11:00 - Il y a très peu de lignes ouvertes à la concurrence.
11:01 Et la concurrence, généralement, favorise y compris les clients, ce qui n'est pas mal.
11:06 - Qu'est-ce que vous pensez des propositions de réformes du droit de grève ? C'est l'éternel
11:09 retour d'une vieille question, mais qui se pose avec acuité.
11:13 - Écoutez, je sais que c'est un rêve de briser les syndicats.
11:16 Vous savez, il y a une étude de la Dares qui est sortie.
11:17 - Pas les syndicats, du droit de grève.
11:19 - Oui, mais ça va souvent avec.
11:21 Il y a une étude de la Dares qui est sortie il y a quelques jours et qui explique bien
11:25 que partout où il y a le plus de grèves et une présence plus importante des syndicats,
11:30 les salaires sont plus élevés.
11:31 Et je vais vous dire, en Italie, le droit de grève a été encadré.
11:35 Vous savez, c'est quoi le résultat ? C'est qu'un contrôleur, il gagne quasiment deux
11:37 fois moins qu'en France.
11:38 - Dominique Seux.
11:39 - D'abord, je n'avais pas fini.
11:41 La prise en compte des accotés du salaire dans le calcul de la retraite est un point
11:48 important qui mérite de discuter.
11:49 Je l'ai compris d'ailleurs pour l'ensemble des fonctionnaires.
11:51 C'est un vrai sujet.
11:52 Sur le service minimum ou le droit de grève, on a beaucoup parlé d'Italie ces derniers
11:59 jours.
12:00 L'Italie, on sait qu'il y a 60 jours pendant lesquels il ne peut pas avoir de grève dans
12:05 le transport ferroviaire.
12:06 Le système allemand est très intéressant.
12:07 On n'en parle pas du tout du système allemand.
12:09 Le système allemand, c'est très simple.

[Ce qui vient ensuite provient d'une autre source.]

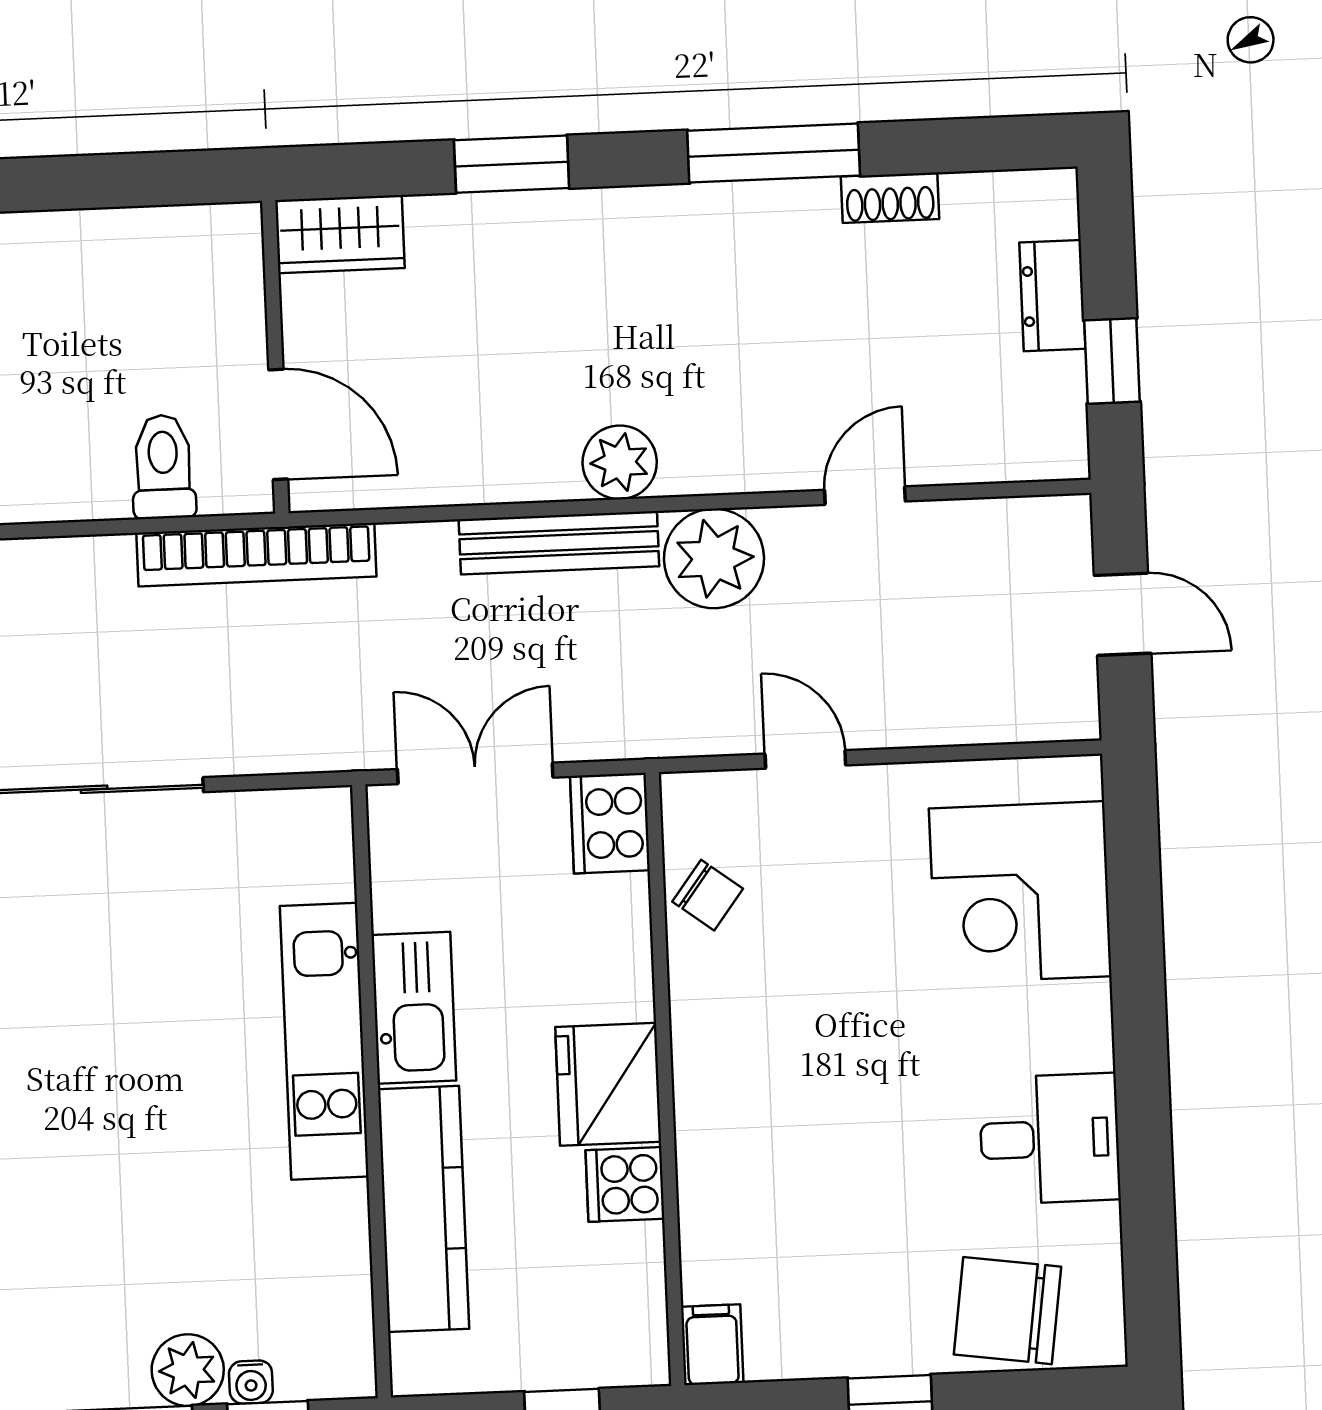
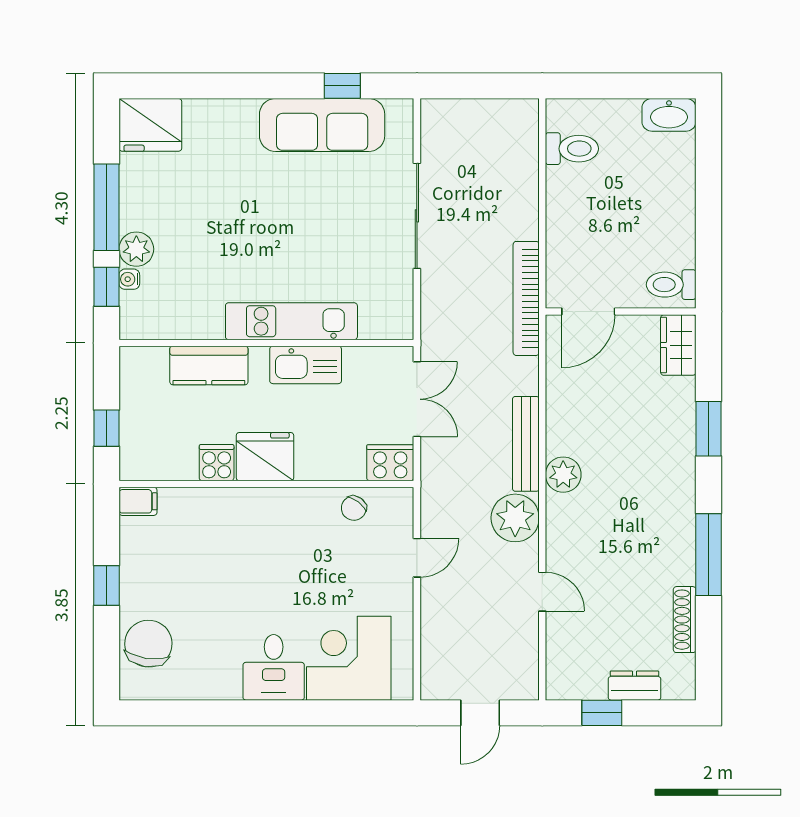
shoe rack: (890, 198) -> (685, 620), width x1.43
toilet: (163, 467) -> (671, 285), moved, turned 180
desk: (1050, 1139) -> (274, 667), moved
kitchen counter: (424, 1209) -> (209, 366), width x0.67

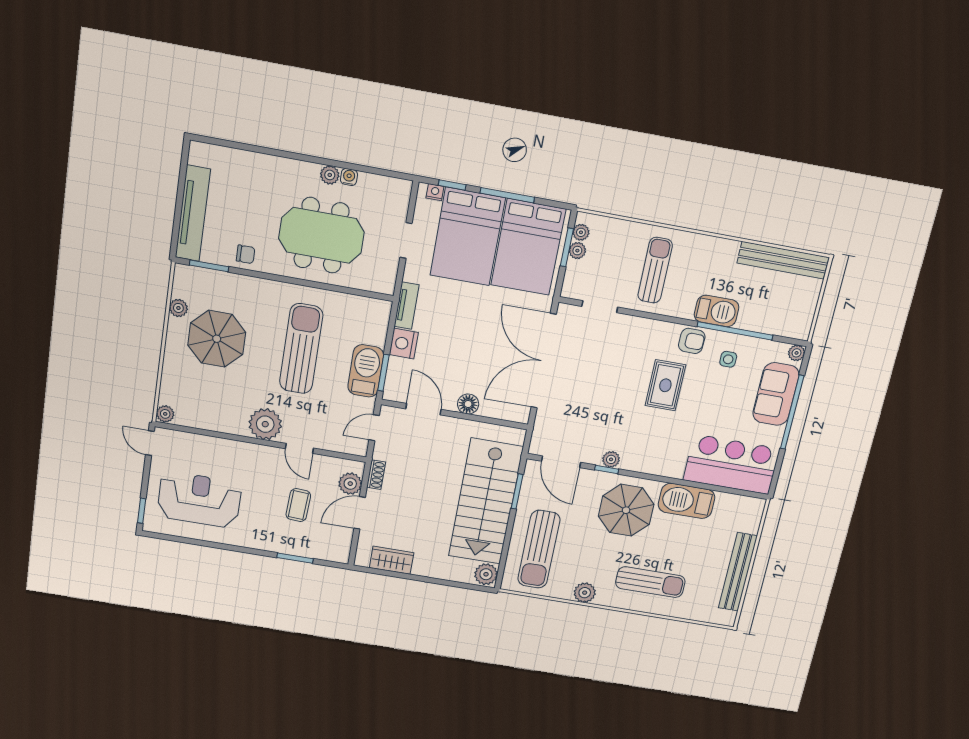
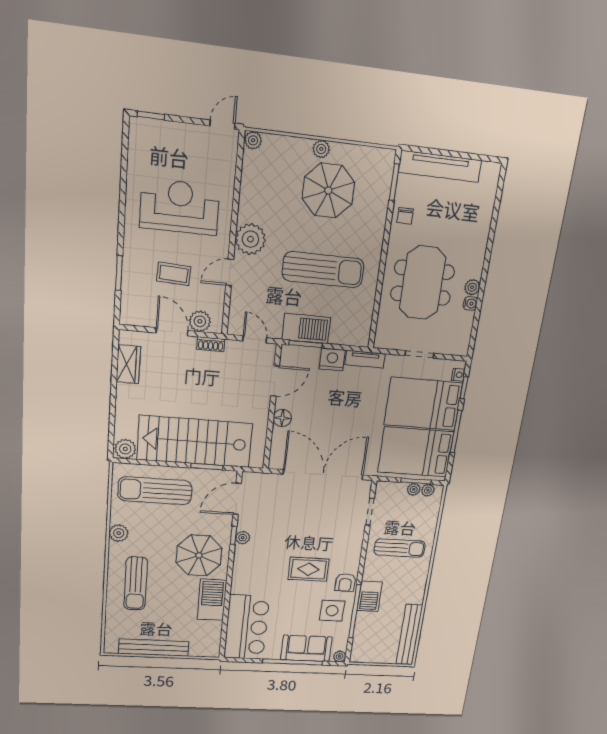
plant: (178, 308) -> (321, 149), moved
side table: (728, 359) -> (332, 611), width x1.87, depth x1.87
reception desk: (199, 500) -> (180, 207), moved, turned -90

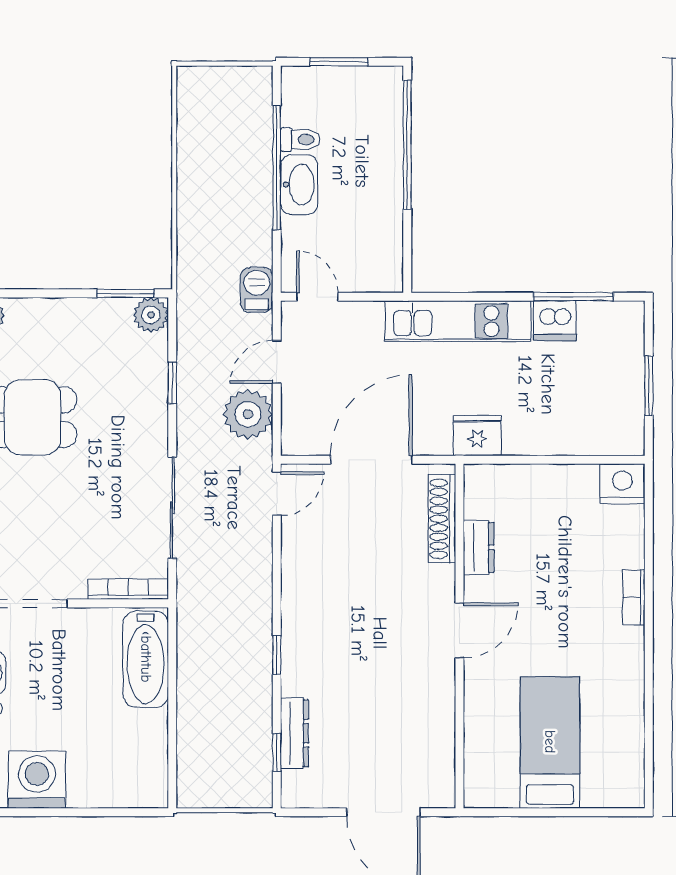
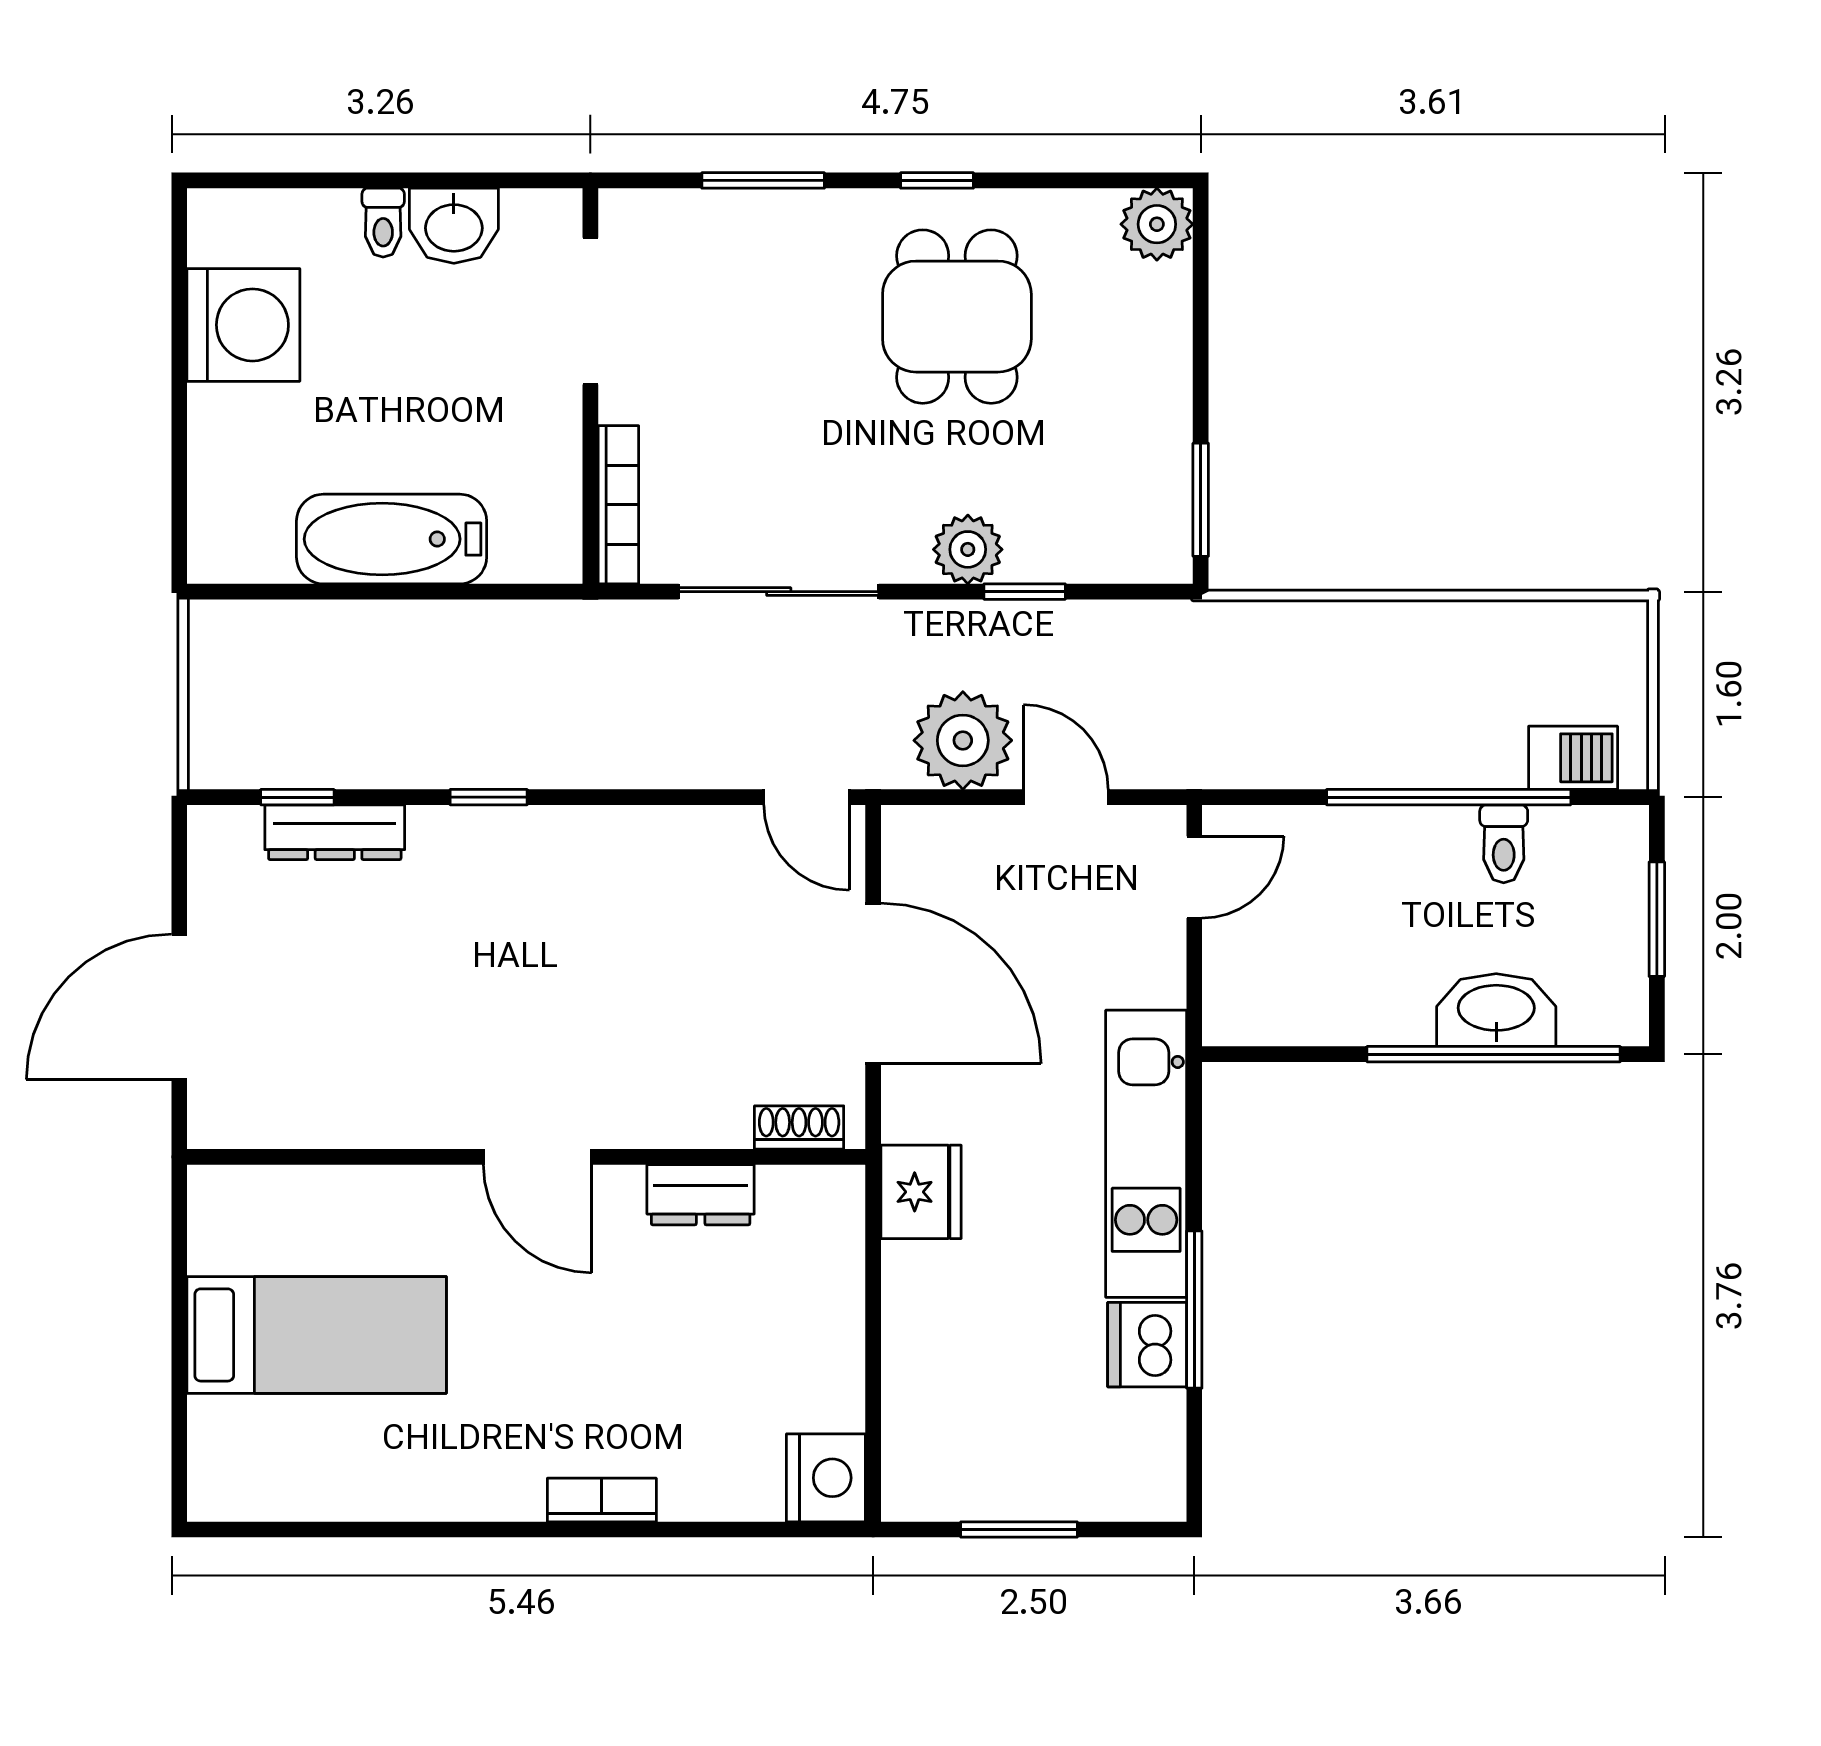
washbasin: (299, 185) -> (1496, 1010), moved, turned 180
barbecue: (257, 290) -> (1573, 758), moved
window: (573, 297) -> (1194, 1310), moved
plant: (151, 315) -> (968, 549), moved
shoe rack: (442, 519) -> (799, 1127), width x0.51, depth x0.81
bathtub: (146, 659) -> (392, 539), moved

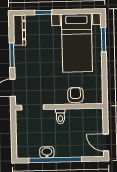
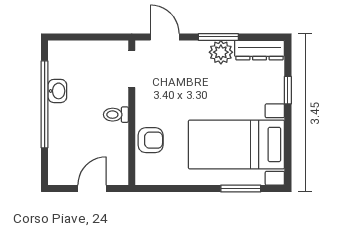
plant: (21, 54) -> (221, 52), added
door: (106, 143) -> (92, 189), moved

12:10 Il y a un accord et pendant la durée de l'accord entre la direction de l'entreprise et les
12:16 syndicats, il n'est pas possible de se mettre en grève.
12:19 Quand l'accord est fini, il y a une nouvelle négociation et à ce moment-là, il y a éventuellement
12:23 une grève.
12:24 Je trouve que c'est un système qui pourrait inspirer un pays comme la France.
12:29 A condition évidemment que les syndicats respectent leur engagement de ne pas faire
12:34 grève pendant la durée de l'accord.
12:35 De quoi cette grève est-elle le symptôme, en un mot ?
12:37 Je le dis de rapports de force à forte intensité qui deviennent obligatoires pour se faire
12:44 entendre.
12:45 En un mot ?
12:46 D'un corporatisme exagéré, le cas présent.